Batch uploading and attaching a document fails in a clustered configuration -- how can it be fixed?

Hello,

I have been following the “Blob Upload for Batch Processing” directions with some success in development, but I have run into a very severe problem when attempting to use it in a production configuration in a two-node cluster.

I believe the root of the problem is described in that documentation. “The files attached to the batch are stored on a temporary disk storage (inside java.io.tmp) until the batch is executed or dropped.” – this means that batch-uploaded files are only available on the original node. So given the following configuration:

  • nuxeo-lb.example.com load balancer
  • nuxeo-a.example.com node A
  • nuxeo-b.example.com node B

If one uses nuxeo-lb.example.com to access the batch processing and document modification API as documented, then one is quite likely to upload the file to node-a.example.com and attempt to use it from node-b.example.com, which results in an error because node-b.example.com does not have access to that file.
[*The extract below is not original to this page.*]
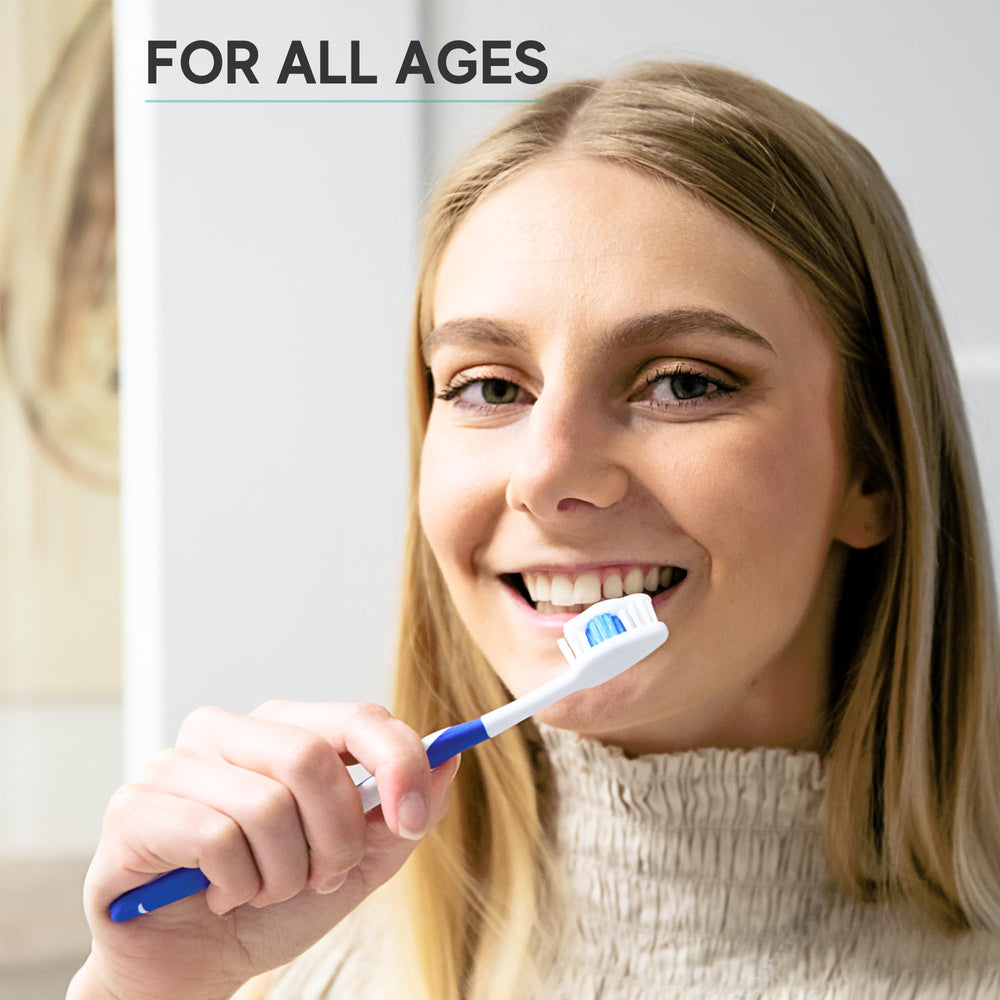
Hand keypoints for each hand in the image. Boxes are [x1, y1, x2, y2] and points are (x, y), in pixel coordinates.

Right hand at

As a temporary workaround we can directly use the nuxeo-a.example.com address for everything, but this is certainly not an ideal solution. What else can we do? We are using S3 binary storage on an EC2 instance, so sharing a directory isn't quite as straightforward as a shared NFS mount, and it's not even clear that java.io.tmp should be shared anyway.

3 votes

0 answers

2643 views

ANSWER

Have you set up session affinity at the load balancer level? If you're not using a session cookie for these uploads, maybe you can add a custom header and do affinity on that?
12/04/2014

We have the load balancer set up for user logins, but this is a sessionless direct call to the REST API. We are considering just using IP affinity for the time being unless there is a better way.
12/04/2014